# Instructions for the task:
Show every line from the entries that follow which holds the word "Right".

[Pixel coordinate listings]
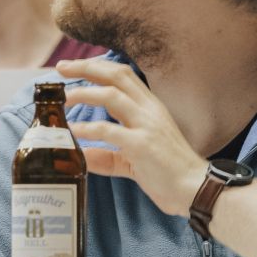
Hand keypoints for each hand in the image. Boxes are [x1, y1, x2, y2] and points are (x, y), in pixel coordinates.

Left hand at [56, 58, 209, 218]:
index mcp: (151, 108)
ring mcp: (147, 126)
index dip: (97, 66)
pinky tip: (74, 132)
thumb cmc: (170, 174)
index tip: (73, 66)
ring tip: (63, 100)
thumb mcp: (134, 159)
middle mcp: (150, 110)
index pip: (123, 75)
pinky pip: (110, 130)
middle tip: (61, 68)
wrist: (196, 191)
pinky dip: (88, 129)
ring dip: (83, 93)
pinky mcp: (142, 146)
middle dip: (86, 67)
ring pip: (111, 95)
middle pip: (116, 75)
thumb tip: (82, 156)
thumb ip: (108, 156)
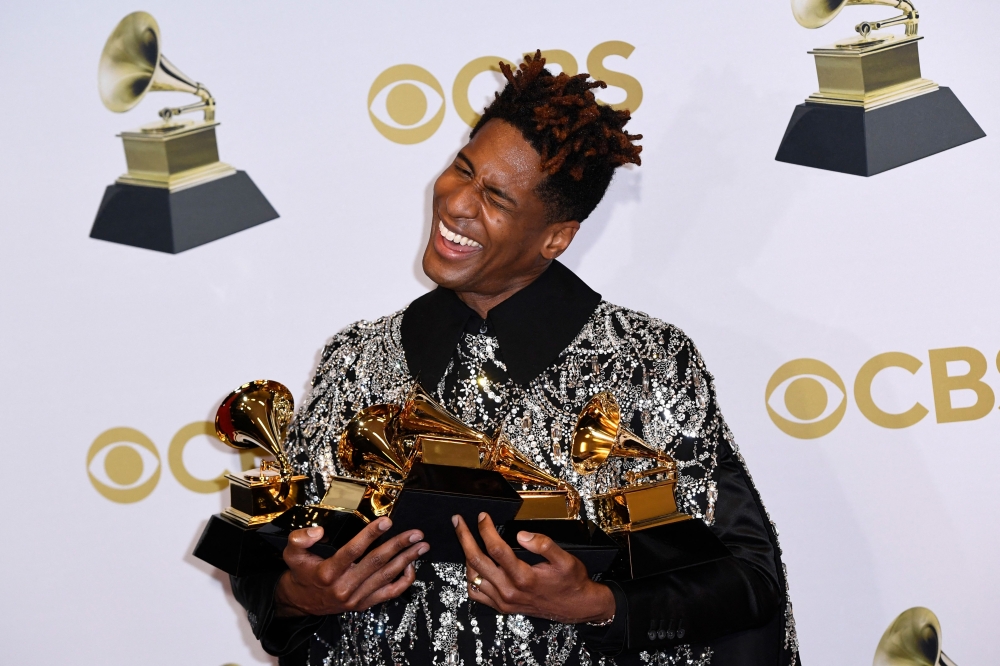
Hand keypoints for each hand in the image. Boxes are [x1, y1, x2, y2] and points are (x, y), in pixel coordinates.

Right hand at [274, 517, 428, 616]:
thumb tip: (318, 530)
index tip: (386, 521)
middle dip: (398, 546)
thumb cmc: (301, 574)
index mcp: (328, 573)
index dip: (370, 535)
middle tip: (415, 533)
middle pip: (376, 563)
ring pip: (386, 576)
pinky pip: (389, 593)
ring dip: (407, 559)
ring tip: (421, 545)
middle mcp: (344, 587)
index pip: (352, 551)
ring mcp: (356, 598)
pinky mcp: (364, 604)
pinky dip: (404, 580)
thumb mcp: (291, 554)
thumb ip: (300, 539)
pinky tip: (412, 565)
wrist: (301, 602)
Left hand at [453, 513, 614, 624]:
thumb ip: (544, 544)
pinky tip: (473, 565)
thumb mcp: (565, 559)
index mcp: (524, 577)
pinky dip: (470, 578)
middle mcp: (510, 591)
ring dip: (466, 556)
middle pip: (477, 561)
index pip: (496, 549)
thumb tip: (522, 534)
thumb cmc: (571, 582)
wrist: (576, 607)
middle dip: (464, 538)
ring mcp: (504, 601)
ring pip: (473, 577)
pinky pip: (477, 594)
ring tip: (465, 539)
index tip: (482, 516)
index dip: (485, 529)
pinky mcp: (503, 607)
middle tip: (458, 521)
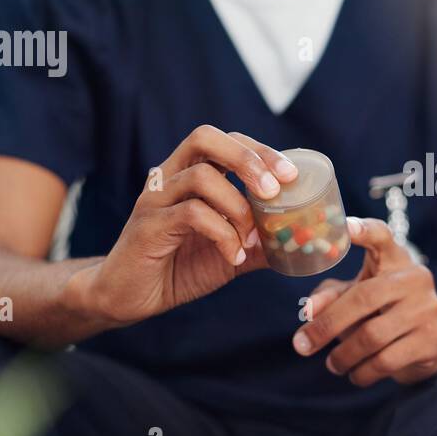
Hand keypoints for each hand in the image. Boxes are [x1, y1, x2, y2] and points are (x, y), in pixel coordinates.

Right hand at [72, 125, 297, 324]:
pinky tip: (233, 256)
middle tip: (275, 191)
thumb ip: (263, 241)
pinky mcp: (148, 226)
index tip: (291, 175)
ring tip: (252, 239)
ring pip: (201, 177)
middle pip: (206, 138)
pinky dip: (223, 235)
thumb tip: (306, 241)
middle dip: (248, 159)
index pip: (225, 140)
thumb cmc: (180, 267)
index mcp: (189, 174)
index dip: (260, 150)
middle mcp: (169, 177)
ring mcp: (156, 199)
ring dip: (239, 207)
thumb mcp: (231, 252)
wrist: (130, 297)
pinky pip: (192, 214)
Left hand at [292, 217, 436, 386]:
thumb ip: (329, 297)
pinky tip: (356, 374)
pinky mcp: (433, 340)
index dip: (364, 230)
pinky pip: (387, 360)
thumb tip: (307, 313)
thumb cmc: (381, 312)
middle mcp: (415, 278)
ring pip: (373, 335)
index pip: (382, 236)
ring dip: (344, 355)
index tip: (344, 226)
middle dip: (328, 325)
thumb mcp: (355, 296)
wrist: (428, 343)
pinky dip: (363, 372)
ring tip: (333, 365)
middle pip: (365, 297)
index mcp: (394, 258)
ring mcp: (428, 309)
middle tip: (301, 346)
--
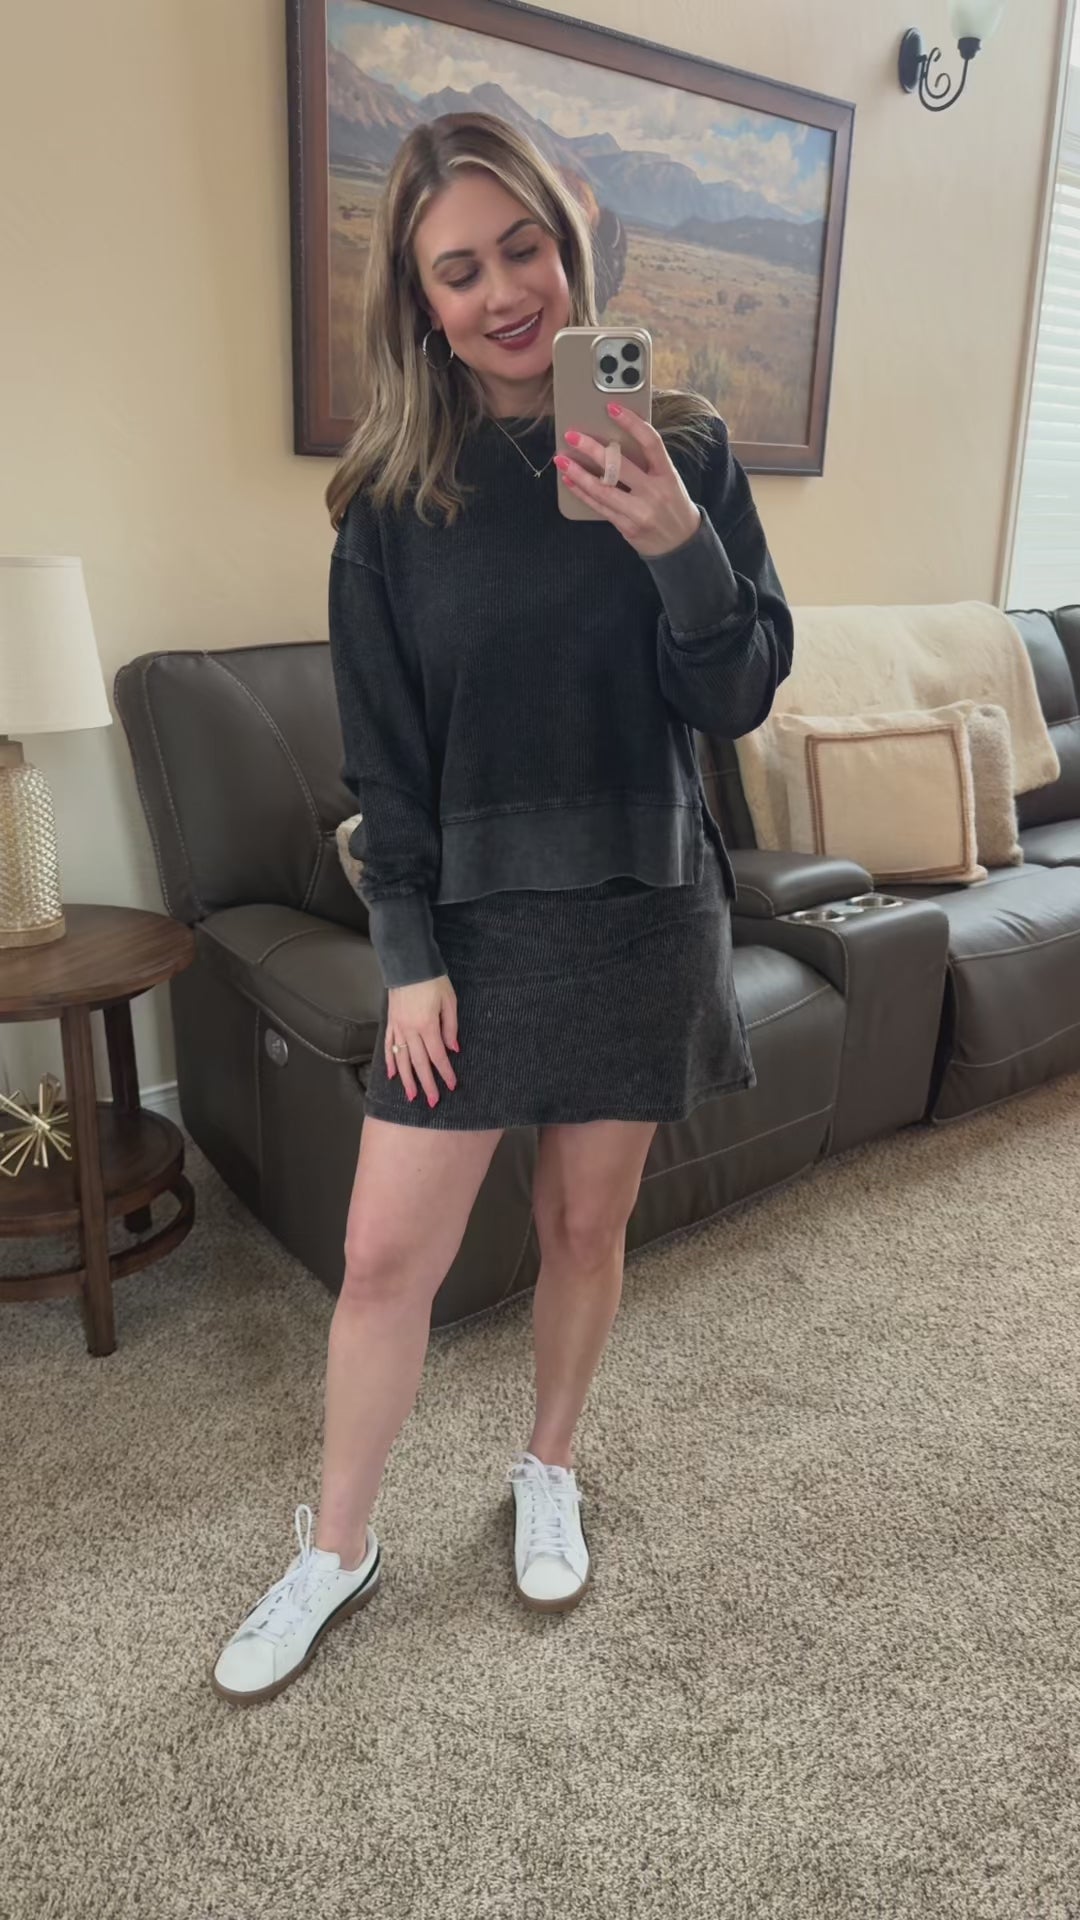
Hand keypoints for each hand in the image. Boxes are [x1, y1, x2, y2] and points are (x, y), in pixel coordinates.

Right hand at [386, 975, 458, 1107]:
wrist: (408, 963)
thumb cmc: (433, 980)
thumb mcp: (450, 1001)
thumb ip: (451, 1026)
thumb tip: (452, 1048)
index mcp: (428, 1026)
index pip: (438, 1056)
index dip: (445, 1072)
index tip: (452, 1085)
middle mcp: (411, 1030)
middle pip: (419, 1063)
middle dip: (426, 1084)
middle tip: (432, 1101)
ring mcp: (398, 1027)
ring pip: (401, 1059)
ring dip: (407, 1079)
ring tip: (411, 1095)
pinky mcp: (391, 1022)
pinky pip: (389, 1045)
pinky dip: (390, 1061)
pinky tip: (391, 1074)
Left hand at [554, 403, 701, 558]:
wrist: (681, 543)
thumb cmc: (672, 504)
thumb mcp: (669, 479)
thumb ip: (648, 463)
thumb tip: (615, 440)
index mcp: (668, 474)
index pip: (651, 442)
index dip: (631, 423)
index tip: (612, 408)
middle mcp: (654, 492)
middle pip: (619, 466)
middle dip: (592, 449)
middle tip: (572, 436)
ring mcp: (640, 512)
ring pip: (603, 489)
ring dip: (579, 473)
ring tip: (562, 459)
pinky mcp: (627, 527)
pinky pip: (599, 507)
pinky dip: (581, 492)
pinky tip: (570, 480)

# Solved exercise:
Right hand at [274, 517, 428, 616]:
Right hand at [72, 125, 297, 324]:
Right hand at [386, 975, 458, 1107]:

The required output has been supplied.